Cuando mi amada madre, Kelly, falleció repentinamente, me sentí desconsolada. Durante el tiempo en que estuve cuidándola, esperaba que siguiera con nosotros por muchos años más. No podía imaginar estar sin ella.
Comencé a orar y me di cuenta de que había estado aceptando la visión material y limitada de que su vida estaba en un cuerpo. Sin embargo, como estudiante de la Ciencia Cristiana, sabía que este punto de vista no era la realidad de mi madre como el reflejo del Espíritu, Dios.
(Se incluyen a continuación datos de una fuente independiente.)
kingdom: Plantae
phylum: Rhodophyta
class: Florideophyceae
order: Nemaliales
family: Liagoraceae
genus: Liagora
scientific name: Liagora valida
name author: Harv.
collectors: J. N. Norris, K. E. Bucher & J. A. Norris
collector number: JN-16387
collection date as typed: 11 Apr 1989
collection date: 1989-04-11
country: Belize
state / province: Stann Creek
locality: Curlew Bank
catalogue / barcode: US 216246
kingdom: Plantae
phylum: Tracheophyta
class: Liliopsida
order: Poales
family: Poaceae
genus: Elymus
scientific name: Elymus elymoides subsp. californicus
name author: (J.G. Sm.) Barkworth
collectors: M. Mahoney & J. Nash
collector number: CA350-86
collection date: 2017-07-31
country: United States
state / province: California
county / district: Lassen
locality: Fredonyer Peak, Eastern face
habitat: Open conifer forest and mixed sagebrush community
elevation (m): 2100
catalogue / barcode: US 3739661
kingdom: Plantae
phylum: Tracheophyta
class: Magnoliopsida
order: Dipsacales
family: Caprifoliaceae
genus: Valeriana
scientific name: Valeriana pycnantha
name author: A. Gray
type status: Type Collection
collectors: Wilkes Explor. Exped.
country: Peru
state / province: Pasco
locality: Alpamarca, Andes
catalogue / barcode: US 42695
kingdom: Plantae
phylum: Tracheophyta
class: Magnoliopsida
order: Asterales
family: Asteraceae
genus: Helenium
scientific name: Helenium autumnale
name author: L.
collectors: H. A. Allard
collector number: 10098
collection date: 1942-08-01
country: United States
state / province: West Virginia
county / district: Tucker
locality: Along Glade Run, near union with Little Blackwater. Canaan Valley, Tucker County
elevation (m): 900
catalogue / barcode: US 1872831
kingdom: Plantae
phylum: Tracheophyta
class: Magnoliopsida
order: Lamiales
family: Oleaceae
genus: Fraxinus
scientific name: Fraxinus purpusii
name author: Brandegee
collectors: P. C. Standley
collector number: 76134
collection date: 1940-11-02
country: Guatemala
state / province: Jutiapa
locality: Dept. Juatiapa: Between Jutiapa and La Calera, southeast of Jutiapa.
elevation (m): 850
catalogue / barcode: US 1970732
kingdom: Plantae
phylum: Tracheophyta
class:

Estas preguntas me vinieron a la mente: “¿Voy a ver a mi mamá como material, con un comienzo al nacer y un final al morir, y separada de Dios? ¿O elijo verla como espiritual e inmortal, sin principio ni fin, con su vida segura y a salvo en Dios?”. Mientras luchaba con el dolor, comencé a apartarme de la falsa creencia de que la vida está en la materia y a reclamar lo que es verdad: que mi madre está hecha a imagen y semejanza de Dios y que continúa para siempre, alegre y completa bajo Su cuidado amoroso.
Meses después, me despertó en medio de la noche un pensamiento muy claro: “Es el desierto, Kristin”. Inmediatamente abrí Ciencia y Salud con la Llave de las Escrituras para leer la definición de desierto en su Glosario: “Soledad; duda; tinieblas. Espontaneidad de pensamiento e idea; el vestíbulo en que el sentido material de las cosas desaparece, y el sentido espiritual revela las grandes realidades de la existencia” (Mary Baker Eddy, pág. 597).